An ITAA study claims 346,000 jobs -- over 10 percent of technology positions in the U.S. -- are unfilled due to a shortage of qualified candidates. 4 The U.S. Commerce Department estimates that an additional 1.3 million technology workers will be needed in the next decade.5

Poppycock, says Matloff. He says that labor shortage can exist when employers turn down high percentages of applicants. He notes that Microsoft -- one of the companies seeking expansion of the visa program -- hires only 2 percent of applicants, and offers jobs to only 25 percent of those it invites to be interviewed.6

"There is simply no room for argument here -- these low hiring rates... flatly contradict the industry claims of a desperate labor shortage," said Matloff. "On the contrary, the fact that employers can be so picky in their hiring demonstrates an oversupply of labor."7

This is where Matloff's argument loses its credibility. It is easy to believe that the industry has overstated the extent of the job shortage. It is even easier to believe that they would do it to access cheap labor. But to deny the very existence of a labor shortage flies in the face of common sense. A quick look at the classified section of any major newspaper will show thousands of high-tech job advertisements.

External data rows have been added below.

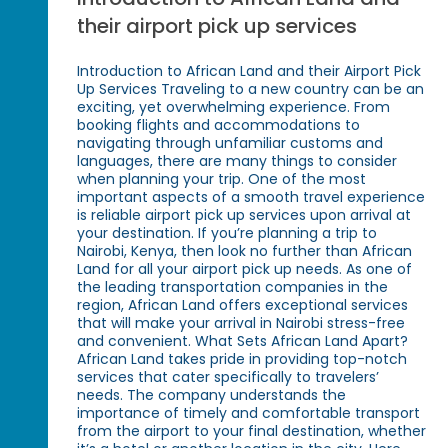
their airport pick up services
Introduction to African Land and their Airport Pick
Up Services Traveling to a new country can be an
exciting, yet overwhelming experience. From
booking flights and accommodations to
navigating through unfamiliar customs and
languages, there are many things to consider
when planning your trip. One of the most
important aspects of a smooth travel experience
is reliable airport pick up services upon arrival at
your destination. If you’re planning a trip to
Nairobi, Kenya, then look no further than African
Land for all your airport pick up needs. As one of
the leading transportation companies in the
region, African Land offers exceptional services
that will make your arrival in Nairobi stress-free
and convenient. What Sets African Land Apart?
African Land takes pride in providing top-notch
services that cater specifically to travelers’
needs. The company understands the
importance of timely and comfortable transport
from the airport to your final destination, whether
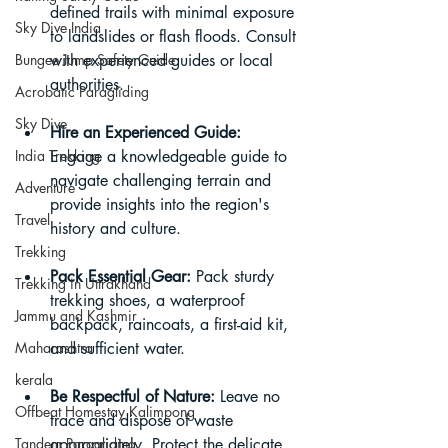
defined trails with minimal exposure 
Sky Dive India
to landslides or flash floods. Consult 
Bungee Jump Safety Guide
with experienced guides or local 
authorities.
Acrobatic Paragliding
Sky Dive
Hire an Experienced Guide:
India Trekking
Engage a knowledgeable guide to 
navigate challenging terrain and 
Adventure
provide insights into the region's 
Travel
history and culture.
Trekking
Pack Essential Gear:
 Pack sturdy 
Trekking in Uttrakhand
trekking shoes, a waterproof 
Jammu and Kashmir
backpack, raincoats, a first-aid kit, 
Maharashtra
and sufficient water.
kerala
Be Respectful of Nature:
 Leave no 
Offbeat Homestay Kalimpong
trace and dispose of waste 
Tandem Paragliding
appropriately. Protect the delicate 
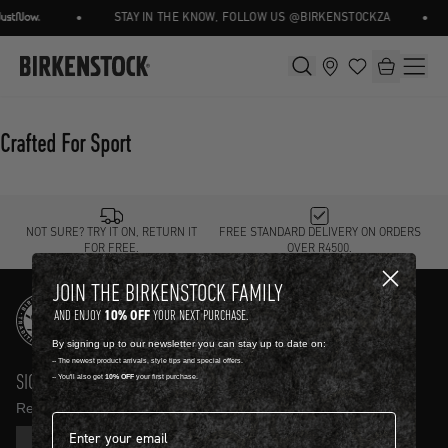
•
•
STAY IN THE KNOW, FOLLOW US @BIRKENSTOCKZA
Crafted For Sport
NOT SURE? TRY IT ON, RETURN IT
FREE STANDARD DELIVERY ON ORDERS
FOR FREE.
OVER R4500.
JOIN THE BIRKENSTOCK FAMILY
10% OFF
AND ENJOY
YOUR NEXT PURCHASE.
By signing up to our newsletter you can stay up to date on:
-- The newest product arrivals, style tips and special offers.
SIGN UP AND GET
10% OFF
-- You'll also get
10% OFF
your first purchase.
Receive product news and updates in your inbox.
Email address*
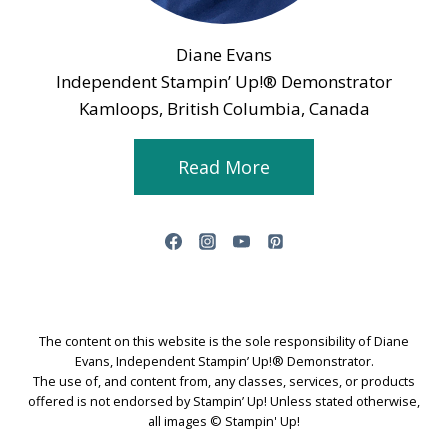
Diane Evans
Independent Stampin’ Up!® Demonstrator
Kamloops, British Columbia, Canada
Read More
The content on this website is the sole responsibility of Diane
Evans, Independent Stampin’ Up!® Demonstrator.
The use of, and content from, any classes, services, or products
offered is not endorsed by Stampin’ Up! Unless stated otherwise,
all images © Stampin' Up!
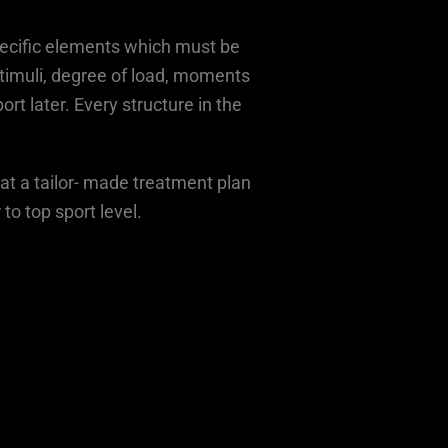
pecific elements which must be
 stimuli, degree of load, moments
rt later. Every structure in the
hat a tailor- made treatment plan
to top sport level.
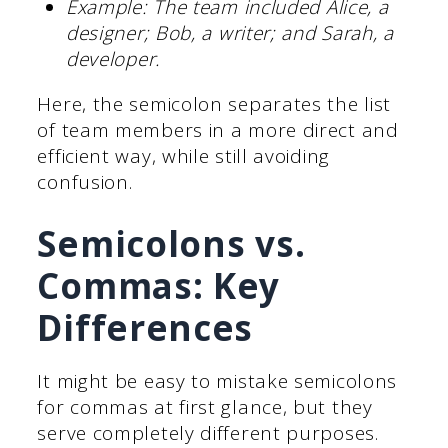
Example: The team included Alice, a
designer; Bob, a writer; and Sarah, a
developer.
Here, the semicolon separates the list
of team members in a more direct and
efficient way, while still avoiding
confusion.
Semicolons vs.
Commas: Key
Differences
It might be easy to mistake semicolons
for commas at first glance, but they
serve completely different purposes.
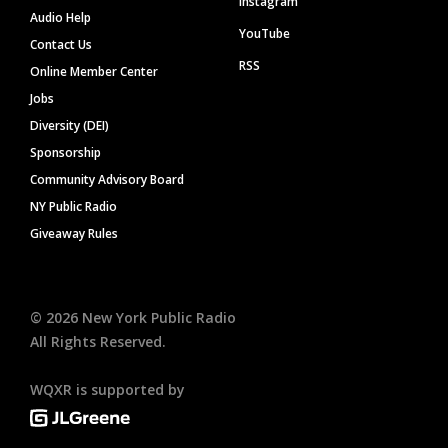
Instagram
Audio Help
YouTube
Contact Us
RSS
Online Member Center
Jobs
Diversity (DEI)
Sponsorship
Community Advisory Board
NY Public Radio
Giveaway Rules
©
2026
New York Public Radio
All Rights Reserved.
WQXR is supported by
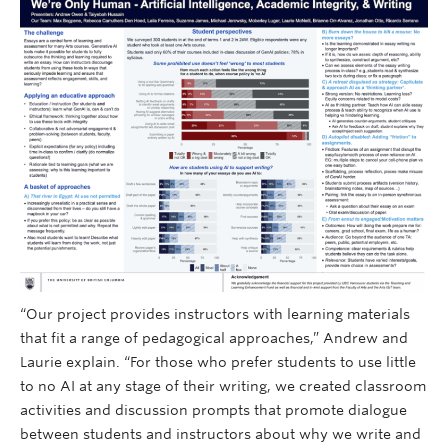
“Our project provides instructors with learning materials
that fit a range of pedagogical approaches,” Andrew and
Laurie explain. “For those who prefer students to use little
to no AI at any stage of their writing, we created classroom
activities and discussion prompts that promote dialogue
between students and instructors about why we write and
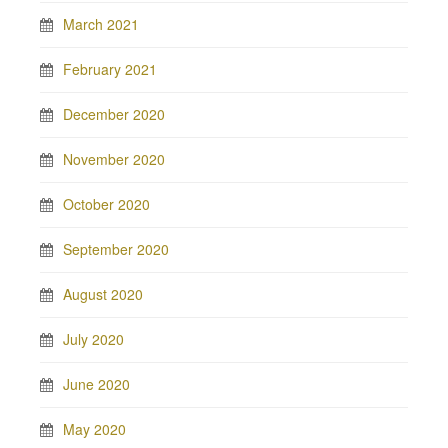
March 2021
February 2021
December 2020
November 2020
October 2020
September 2020
August 2020
July 2020
June 2020
May 2020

The problem is one of semantics. In a market economy, it is difficult to come up with a meaningful definition of when a labor shortage exists. As the available pool of qualified workers gets smaller, the market rate for their services naturally increases. From a purely free-market perspective, it is arguable that markets are self-regulating, preventing a severe labor shortage from ever happening in the first place.

Why do so many people perceive that such a shortage exists? The simple answer, ironically, is that high-tech industries are stuck in the past. After years of relatively inexpensive access to high-tech labor, employers are stubbornly reluctant to remedy their need for employees by paying higher salaries. The idea that high-tech wage scales of the 1970s or the 1980s are somehow sacred is ludicrous. Employers believe that a labor shortage exists because they can't get enough people to work for the same wages offered in years past. Pay them, and they will come.

Unfortunately wages are not the only irrational practice when it comes to industry hiring methods. High-tech employers consistently demand that software professionals have experience in the exact skill set utilized in the job, even when a short training period could open the position to hundreds of times as many candidates. It is not uncommon see advertisements for workers with four years experience in the new Java programming language -- when Java didn't even exist four years ago. Such ridiculous expectations exacerbate this apparent labor shortage.

But so what if high-tech companies shoot themselves in the foot with stupid hiring practices? Does this justify keeping immigrants with valuable skills out of the country? Klink thinks so. If you accept his view, foreign workers should be kept out because they will lower the salaries of U.S. high-tech workers.

This argument might be palatable if Klink were talking about helpless down-on-their-luck steelworkers. But low salaries of high-tech workers is hardly a subject that promotes much sympathy. According to the U.S. Labor Department, high-tech workers in the Washington, D.C. area earned an average hourly wage of $25.68 -- 32 percent more than other white-collar workers.8 It simply does not make sense to deny U.S. immigration to valuable foreign workers because it might reduce wages that are already far above average. Indeed, the real argument should not be about whether to expand the cap on high-tech visas, but about whether to eliminate it entirely.


Notes:
1. Information Technology Association of America.
2. The New York Times, Visa Levels Are a Priority for Congress, April 20, 1998.
3. Matloff, Norman, Debunking the Myth of a Desperate Software Labor Shortage.
4. ITAA, Ibid.
5. New York Times, Use of Visas by Technology Companies Is Under Fire, April 20, 1998.
6. Matloff, Norman. Ibid.
7. Ibid.
8. Washington Post, Tech Industry's Data Crunch, April 20, 1998.